Reagan and the Conservative Soul


Today, I'm starting a week of book club emails about "The Conservative Soul," featuring the smartest reader critiques, as promised. Here's one reader:

My only criticism of your line of argument is your view of Reagan. Undoubtedly, he was a prime example of the sort of limited-government, pragmatic, grown-up conservatism you advocate; but I think it's scarcely deniable that the Christian right first became active politically under him. Indeed, their efforts contributed to Reagan's election success, and their support did find in-roads into his policy (his neglect of the AIDS epidemic, for example). In many ways Reagan is very far from Burkean and Oakeshottian conservatism - far away from Goldwater, even - not the least in his appeasement and empowerment of Christian fundamentalists, making them into a political force for the first time in American history, etc.

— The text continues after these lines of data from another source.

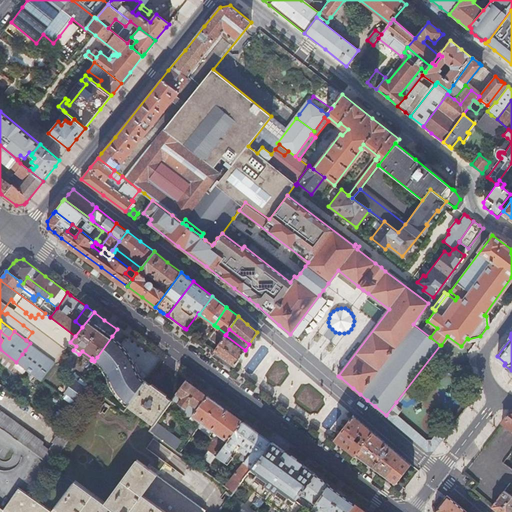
[(225,335),(214,350),(217,352),(235,365),(245,350),(225,335)]
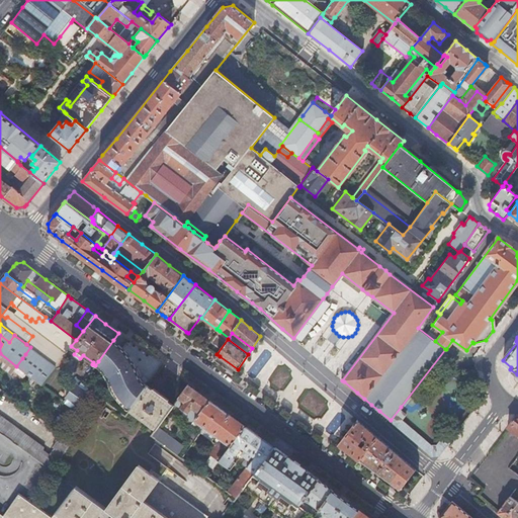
[(136,401),(145,387),(147,385),(144,382),(141,378),(139,376),(135,365),(132,359),(130,357),(126,352),(122,348),(113,340),(98,361),(101,364),(104,367),(108,372),(111,378),(114,385),(116,390),(117,393),(121,398),(133,406),(136,401)]
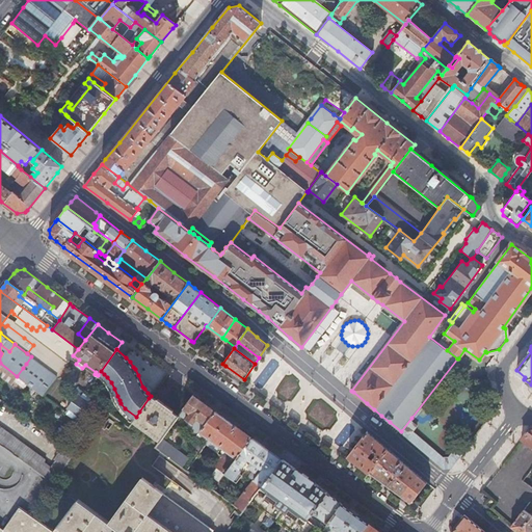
[(46,368),(57,376),(58,374),(63,367),(43,352),(36,361),(38,363),(46,368)]
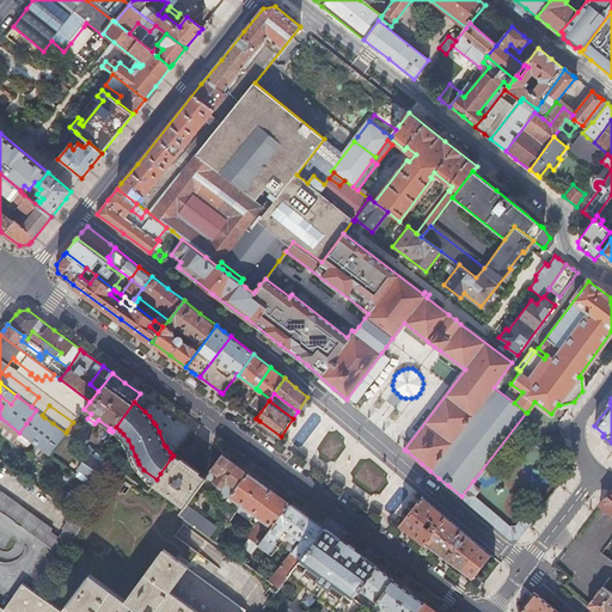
[(44,417),(42,415),(36,410),(30,418),(38,424),(44,417)]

And something tells me that Burke wouldn't have endorsed Reagan's particular brand of Cold War conservatism; I mean, I'd like to think that Edmund Burke would have lambasted Iran-Contra, not cheered it on. As Conor Cruise O'Brien states in his great "thematic biography" of Burke - conservatism as a synthesis of evangelical Christianity, military patriotism, and unchecked free-market values is something Burke would hardly have endorsed.

Reagan did indeed presage some of the worst aspects of today's degenerate Republicanism. His deficit Tcscover_25 spending, his subversion of constitutionalism in Iran-Contra, his coded appeal to Southern bigotry when beginning his campaign, and his dithering on the HIV epidemic are all fore-runners of later abuse. But they were mild in comparison to Bush.

Reagan would never have signed the biggest increase in entitlement spending since LBJ; Reagan's domestic spending record was far better than Bush's; Reagan raised taxes when he felt it necessary; he reformed the tax system in his second term; he vetoed pork; his Supreme Court nominees were diverse; he would never have gone to war in the reckless, unplanned way the Bush administration did in Iraq; and his foreign policy was a blend of deep conviction but also pragmatism, as he reached out to an imploding Soviet Union in his final years. Even on Iran-Contra, he eventually fessed up, and apologized. You can see the seeds of future conservative self-destruction and hubris, but Reagan's record, to my mind, is on balance, a conservative one in the best sense. His undoing of excessive government control of the economy and his defeat of the Soviet Union dwarf everything else.